§ Provided data
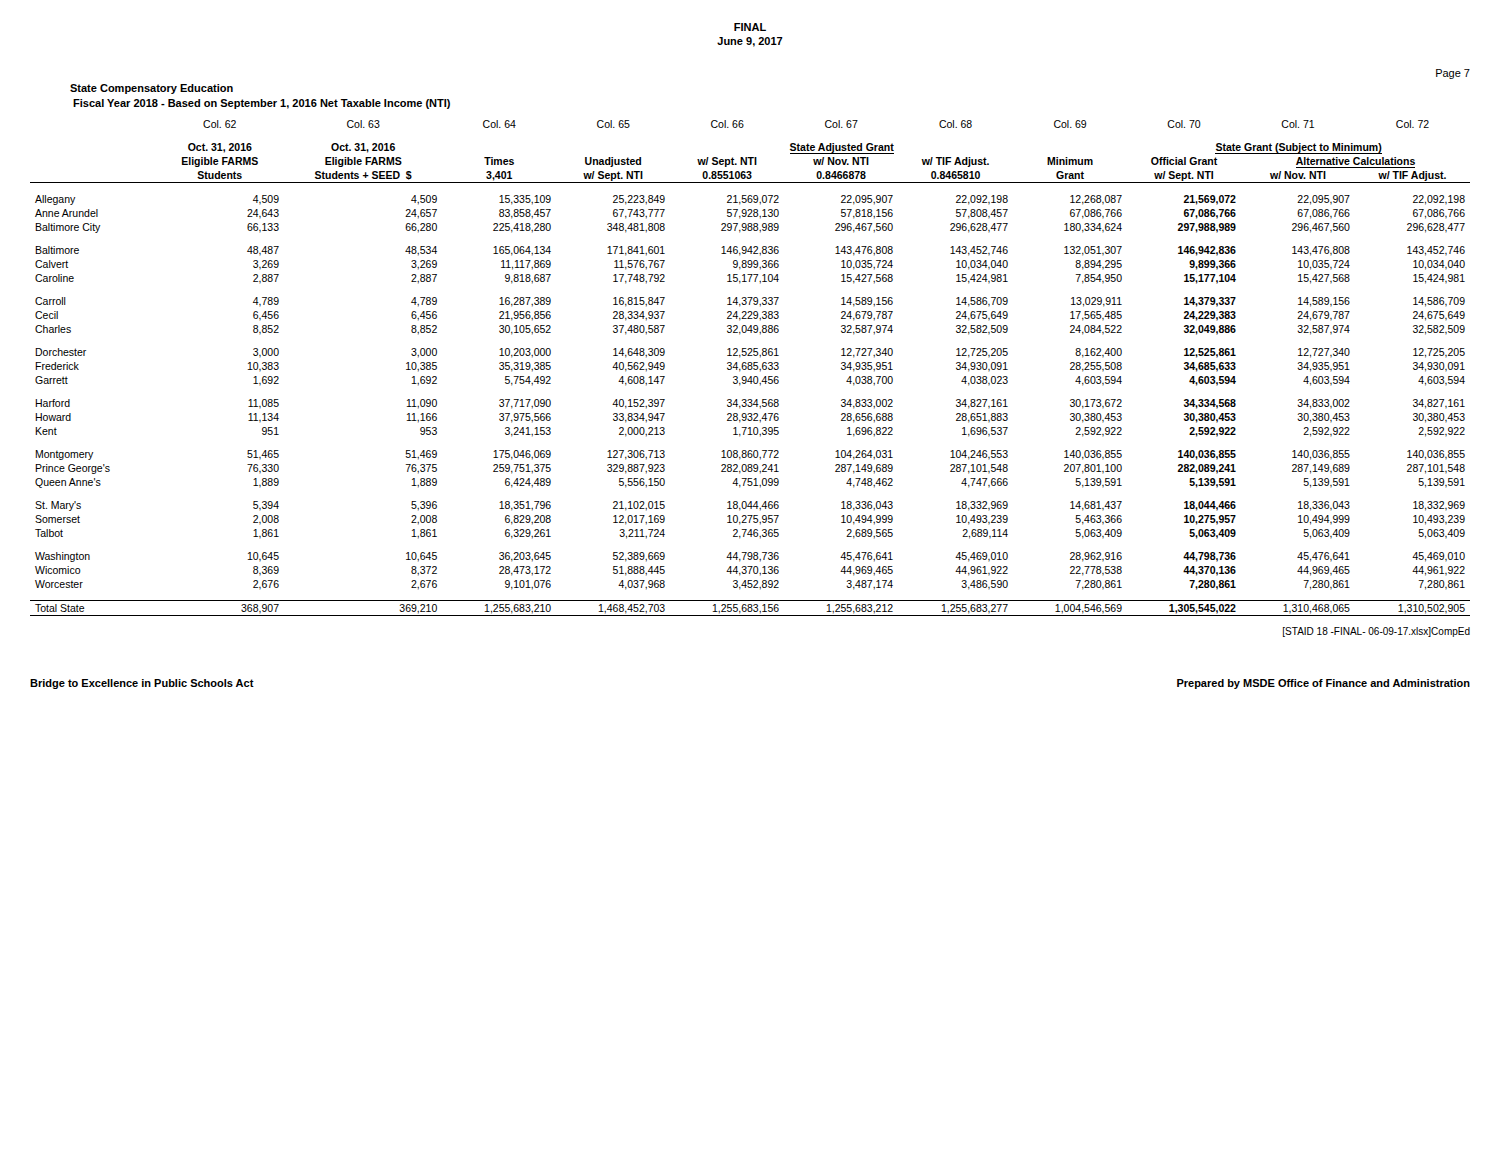FINAL
June 9, 2017
Page 7
State Compensatory Education
Fiscal Year 2018 - Based on September 1, 2016 Net Taxable Income (NTI)
| | Col. 62 | Col. 63 | Col. 64 | Col. 65 | Col. 66 | Col. 67 | Col. 68 | Col. 69 | Col. 70 | Col. 71 | Col. 72 |
| --- | --- | --- | --- | --- | --- | --- | --- | --- | --- | --- | --- |
| | Oct. 31, 2016 | Oct. 31, 2016 | | | State Adjusted Grant | | State Grant (Subject to Minimum) |
| | Eligible FARMS | Eligible FARMS | Times | Unadjusted | w/ Sept. NTI | w/ Nov. NTI | w/ TIF Adjust. | Minimum | Official Grant | Alternative Calculations |
| | Students | Students + SEED $ | 3,401 | w/ Sept. NTI | 0.8551063 | 0.8466878 | 0.8465810 | Grant | w/ Sept. NTI | w/ Nov. NTI | w/ TIF Adjust. |
| Allegany | 4,509 | 4,509 | 15,335,109 | 25,223,849 | 21,569,072 | 22,095,907 | 22,092,198 | 12,268,087 | 21,569,072 | 22,095,907 | 22,092,198 |
| Anne Arundel | 24,643 | 24,657 | 83,858,457 | 67,743,777 | 57,928,130 | 57,818,156 | 57,808,457 | 67,086,766 | 67,086,766 | 67,086,766 | 67,086,766 |
| Baltimore City | 66,133 | 66,280 | 225,418,280 | 348,481,808 | 297,988,989 | 296,467,560 | 296,628,477 | 180,334,624 | 297,988,989 | 296,467,560 | 296,628,477 |
| Baltimore | 48,487 | 48,534 | 165,064,134 | 171,841,601 | 146,942,836 | 143,476,808 | 143,452,746 | 132,051,307 | 146,942,836 | 143,476,808 | 143,452,746 |
| Calvert | 3,269 | 3,269 | 11,117,869 | 11,576,767 | 9,899,366 | 10,035,724 | 10,034,040 | 8,894,295 | 9,899,366 | 10,035,724 | 10,034,040 |
| Caroline | 2,887 | 2,887 | 9,818,687 | 17,748,792 | 15,177,104 | 15,427,568 | 15,424,981 | 7,854,950 | 15,177,104 | 15,427,568 | 15,424,981 |
| Carroll | 4,789 | 4,789 | 16,287,389 | 16,815,847 | 14,379,337 | 14,589,156 | 14,586,709 | 13,029,911 | 14,379,337 | 14,589,156 | 14,586,709 |
| Cecil | 6,456 | 6,456 | 21,956,856 | 28,334,937 | 24,229,383 | 24,679,787 | 24,675,649 | 17,565,485 | 24,229,383 | 24,679,787 | 24,675,649 |
| Charles | 8,852 | 8,852 | 30,105,652 | 37,480,587 | 32,049,886 | 32,587,974 | 32,582,509 | 24,084,522 | 32,049,886 | 32,587,974 | 32,582,509 |
| Dorchester | 3,000 | 3,000 | 10,203,000 | 14,648,309 | 12,525,861 | 12,727,340 | 12,725,205 | 8,162,400 | 12,525,861 | 12,727,340 | 12,725,205 |
| Frederick | 10,383 | 10,385 | 35,319,385 | 40,562,949 | 34,685,633 | 34,935,951 | 34,930,091 | 28,255,508 | 34,685,633 | 34,935,951 | 34,930,091 |
| Garrett | 1,692 | 1,692 | 5,754,492 | 4,608,147 | 3,940,456 | 4,038,700 | 4,038,023 | 4,603,594 | 4,603,594 | 4,603,594 | 4,603,594 |
| Harford | 11,085 | 11,090 | 37,717,090 | 40,152,397 | 34,334,568 | 34,833,002 | 34,827,161 | 30,173,672 | 34,334,568 | 34,833,002 | 34,827,161 |
| Howard | 11,134 | 11,166 | 37,975,566 | 33,834,947 | 28,932,476 | 28,656,688 | 28,651,883 | 30,380,453 | 30,380,453 | 30,380,453 | 30,380,453 |
| Kent | 951 | 953 | 3,241,153 | 2,000,213 | 1,710,395 | 1,696,822 | 1,696,537 | 2,592,922 | 2,592,922 | 2,592,922 | 2,592,922 |
| Montgomery | 51,465 | 51,469 | 175,046,069 | 127,306,713 | 108,860,772 | 104,264,031 | 104,246,553 | 140,036,855 | 140,036,855 | 140,036,855 | 140,036,855 |
| Prince George's | 76,330 | 76,375 | 259,751,375 | 329,887,923 | 282,089,241 | 287,149,689 | 287,101,548 | 207,801,100 | 282,089,241 | 287,149,689 | 287,101,548 |
| Queen Anne's | 1,889 | 1,889 | 6,424,489 | 5,556,150 | 4,751,099 | 4,748,462 | 4,747,666 | 5,139,591 | 5,139,591 | 5,139,591 | 5,139,591 |
| St. Mary's | 5,394 | 5,396 | 18,351,796 | 21,102,015 | 18,044,466 | 18,336,043 | 18,332,969 | 14,681,437 | 18,044,466 | 18,336,043 | 18,332,969 |
| Somerset | 2,008 | 2,008 | 6,829,208 | 12,017,169 | 10,275,957 | 10,494,999 | 10,493,239 | 5,463,366 | 10,275,957 | 10,494,999 | 10,493,239 |
| Talbot | 1,861 | 1,861 | 6,329,261 | 3,211,724 | 2,746,365 | 2,689,565 | 2,689,114 | 5,063,409 | 5,063,409 | 5,063,409 | 5,063,409 |
| Washington | 10,645 | 10,645 | 36,203,645 | 52,389,669 | 44,798,736 | 45,476,641 | 45,469,010 | 28,962,916 | 44,798,736 | 45,476,641 | 45,469,010 |
| Wicomico | 8,369 | 8,372 | 28,473,172 | 51,888,445 | 44,370,136 | 44,969,465 | 44,961,922 | 22,778,538 | 44,370,136 | 44,969,465 | 44,961,922 |
| Worcester | 2,676 | 2,676 | 9,101,076 | 4,037,968 | 3,452,892 | 3,487,174 | 3,486,590 | 7,280,861 | 7,280,861 | 7,280,861 | 7,280,861 |
| Total State | 368,907 | 369,210 | 1,255,683,210 | 1,468,452,703 | 1,255,683,156 | 1,255,683,212 | 1,255,683,277 | 1,004,546,569 | 1,305,545,022 | 1,310,468,065 | 1,310,502,905 |
[STAID 18 -FINAL- 06-09-17.xlsx]CompEd
Bridge to Excellence in Public Schools Act
Prepared by MSDE Office of Finance and Administration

§ Exercise prompt
Whenever the string "State" shows up in a line above, copy that line.

§ Output of the task
State Compensatory Education
| | Oct. 31, 2016 | Oct. 31, 2016 | | | State Adjusted Grant | | State Grant (Subject to Minimum) |
| Total State | 368,907 | 369,210 | 1,255,683,210 | 1,468,452,703 | 1,255,683,156 | 1,255,683,212 | 1,255,683,277 | 1,004,546,569 | 1,305,545,022 | 1,310,468,065 | 1,310,502,905 |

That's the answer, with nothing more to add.